Microsoft Office 365 is expected to benefit from the acquisition of the artificial intelligence service which can automatically set up coffee meets and more
Productivity and scheduling startup Genee announced its acquisition by tech giant Microsoft. In a blog post, Genee pointed out that it has “been two and a half years since we let Genee out of the bottle.” The service aims to optimize and coordinate meeting scheduling processes by utilizing artificial intelligence (AI), chat bots, and natural language processing. Genee’s own service will cease operations from September 1, 2016.
As a result, users who made calendar entries through Genee will still have access to them. The app will just not send reminders and agendas to users, meaning that users will have to (at least temporarily) rely on more old-fashioned methods to get their reminders. Even though it was launched two years ago, Genee interestingly thanked users who took part in “Genee's private and public betas.” The blog post did not suggest any alternatives that users could employ in the meantime.
Genee Co-Founders, Ben Cheung and Charles Lee, claimed that they viewed Microsoft as “the leader in personal and enterprise productivity, AI, and virtual assistant technologies.” The co-founders further added that they “look forward to bringing our passion and expertise to a team that is committed to delivering cutting-edge language and intelligence services.”
Microsoft Corporate VP of Outlook and Office 365, Rajesh Jha, authored an official Microsoft blog post, praising Genee’s natural language processing and optimized decision-making algorithms. He said that with Genee’s solution, “interacting with a virtual assistant is just like interacting with a human one.” Mr. Jha gave the example of meeting a customer for coffee, whereby users simply need to CC Genee in the email sent to the customer. Genee will look at key words and phrases to determine an appropriate meeting time, and will email the customer with free time slots in the calendar, as well as preferences. It can also send out invites on the user’s behalf.
It is not entirely clear whether Microsoft will keep Genee's name or branding when integrating the service into Office 365. It will be interesting to see if the auto-scheduling AI service is called Genee or some variant of Office 365. Microsoft Corporation might be better off keeping the original branding, but the company might choose to revamp the branding to make it seem like the acquisition was an original idea.
Regardless of the name, the service will certainly add to Microsoft Office 365’s repertoire. The feature can be particularly useful when combined with outlook to schedule meetings. This will also make the Microsoft’s subscription-based offering more attractive. Users will get more options for their money, and Genee’s services will arguably be available to a much wider audience as a result.

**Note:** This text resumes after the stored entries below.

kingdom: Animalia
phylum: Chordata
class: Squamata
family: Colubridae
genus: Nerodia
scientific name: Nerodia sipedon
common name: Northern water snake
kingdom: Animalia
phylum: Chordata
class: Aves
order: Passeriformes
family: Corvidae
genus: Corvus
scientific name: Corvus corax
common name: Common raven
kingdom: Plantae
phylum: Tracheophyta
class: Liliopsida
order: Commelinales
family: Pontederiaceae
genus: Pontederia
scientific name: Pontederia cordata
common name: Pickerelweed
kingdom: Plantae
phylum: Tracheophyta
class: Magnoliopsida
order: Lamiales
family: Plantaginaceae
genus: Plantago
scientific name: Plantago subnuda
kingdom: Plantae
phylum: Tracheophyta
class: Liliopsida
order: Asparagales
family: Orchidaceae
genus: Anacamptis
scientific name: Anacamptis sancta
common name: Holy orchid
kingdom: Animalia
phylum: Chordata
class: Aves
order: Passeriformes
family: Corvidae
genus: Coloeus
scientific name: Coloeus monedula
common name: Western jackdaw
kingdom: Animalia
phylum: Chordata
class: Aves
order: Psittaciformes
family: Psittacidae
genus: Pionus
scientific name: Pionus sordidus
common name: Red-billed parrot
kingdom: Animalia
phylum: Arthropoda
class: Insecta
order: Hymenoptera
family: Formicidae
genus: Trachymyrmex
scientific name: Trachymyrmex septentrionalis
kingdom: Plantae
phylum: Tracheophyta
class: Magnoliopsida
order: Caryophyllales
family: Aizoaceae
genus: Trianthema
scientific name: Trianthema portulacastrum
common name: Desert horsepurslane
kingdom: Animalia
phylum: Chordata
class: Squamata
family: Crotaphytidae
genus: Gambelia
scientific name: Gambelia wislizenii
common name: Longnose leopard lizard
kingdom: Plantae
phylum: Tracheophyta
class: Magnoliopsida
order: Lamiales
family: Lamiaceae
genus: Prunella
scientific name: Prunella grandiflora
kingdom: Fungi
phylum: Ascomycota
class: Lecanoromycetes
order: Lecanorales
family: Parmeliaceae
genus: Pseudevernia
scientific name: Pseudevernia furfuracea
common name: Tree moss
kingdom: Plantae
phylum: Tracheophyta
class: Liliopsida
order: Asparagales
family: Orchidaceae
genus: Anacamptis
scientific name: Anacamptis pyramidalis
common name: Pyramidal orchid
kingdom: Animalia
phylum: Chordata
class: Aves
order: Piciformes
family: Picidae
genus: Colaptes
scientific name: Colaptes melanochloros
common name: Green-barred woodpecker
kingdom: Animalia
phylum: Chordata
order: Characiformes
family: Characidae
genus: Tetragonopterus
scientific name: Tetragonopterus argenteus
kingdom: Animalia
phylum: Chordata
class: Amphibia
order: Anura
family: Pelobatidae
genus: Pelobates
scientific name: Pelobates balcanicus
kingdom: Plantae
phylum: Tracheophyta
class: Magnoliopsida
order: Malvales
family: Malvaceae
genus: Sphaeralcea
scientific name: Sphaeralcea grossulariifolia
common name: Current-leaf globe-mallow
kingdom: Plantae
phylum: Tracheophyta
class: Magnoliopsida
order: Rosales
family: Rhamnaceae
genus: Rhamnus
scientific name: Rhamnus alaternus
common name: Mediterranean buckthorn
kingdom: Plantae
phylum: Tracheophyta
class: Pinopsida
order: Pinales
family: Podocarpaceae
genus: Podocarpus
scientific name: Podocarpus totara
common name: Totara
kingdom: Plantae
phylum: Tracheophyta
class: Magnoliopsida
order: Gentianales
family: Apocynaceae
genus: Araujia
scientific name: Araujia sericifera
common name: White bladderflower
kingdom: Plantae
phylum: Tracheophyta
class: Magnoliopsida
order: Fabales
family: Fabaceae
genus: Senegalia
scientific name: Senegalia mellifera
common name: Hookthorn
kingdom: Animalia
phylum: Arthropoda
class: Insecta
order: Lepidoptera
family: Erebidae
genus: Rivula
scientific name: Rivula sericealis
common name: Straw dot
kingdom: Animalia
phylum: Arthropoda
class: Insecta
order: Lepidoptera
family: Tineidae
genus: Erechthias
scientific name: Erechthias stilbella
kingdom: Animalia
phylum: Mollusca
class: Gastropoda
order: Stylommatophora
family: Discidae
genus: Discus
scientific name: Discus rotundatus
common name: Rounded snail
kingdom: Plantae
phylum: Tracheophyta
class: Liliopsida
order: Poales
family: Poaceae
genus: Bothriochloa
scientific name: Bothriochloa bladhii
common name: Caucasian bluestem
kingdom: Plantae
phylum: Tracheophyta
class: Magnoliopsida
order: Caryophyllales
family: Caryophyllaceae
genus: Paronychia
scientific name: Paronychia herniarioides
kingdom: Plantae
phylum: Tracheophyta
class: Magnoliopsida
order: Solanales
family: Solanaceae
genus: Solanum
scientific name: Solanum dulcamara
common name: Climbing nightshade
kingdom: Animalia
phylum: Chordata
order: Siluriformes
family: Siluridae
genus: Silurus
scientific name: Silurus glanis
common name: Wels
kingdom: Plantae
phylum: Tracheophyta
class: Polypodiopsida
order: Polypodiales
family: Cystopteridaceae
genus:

This also adds to Microsoft’s acquisition of other services such as Swiftkey, and LinkedIn, the professional social network. Unlike those acquisitions, Genee might require some tweaking before the masses can use it. For example, users should easily be able to turn off the auto-scheduling feature if they do not want every email discussion to turn into a scheduled meeting. This can happen if key phrases happen to be present in a conversation, even if the sender or recipient does not plan to initiate a meet-up. Microsoft will hope that Genee’s AI is advanced enough to take care of such an issue should it arise.
All in all, the acquisition seems like a smart one. It is good to see Microsoft explaining the reasons behind the purchase; Apple tends to give a quite generic answer about how it habitually acquires smaller companies from time to time. Microsoft hopes that Genee’s features will encourage business and other users to update their calendars frequently, in turn using Office 365’s other products more as a result. It remains to be seen how successful it will be.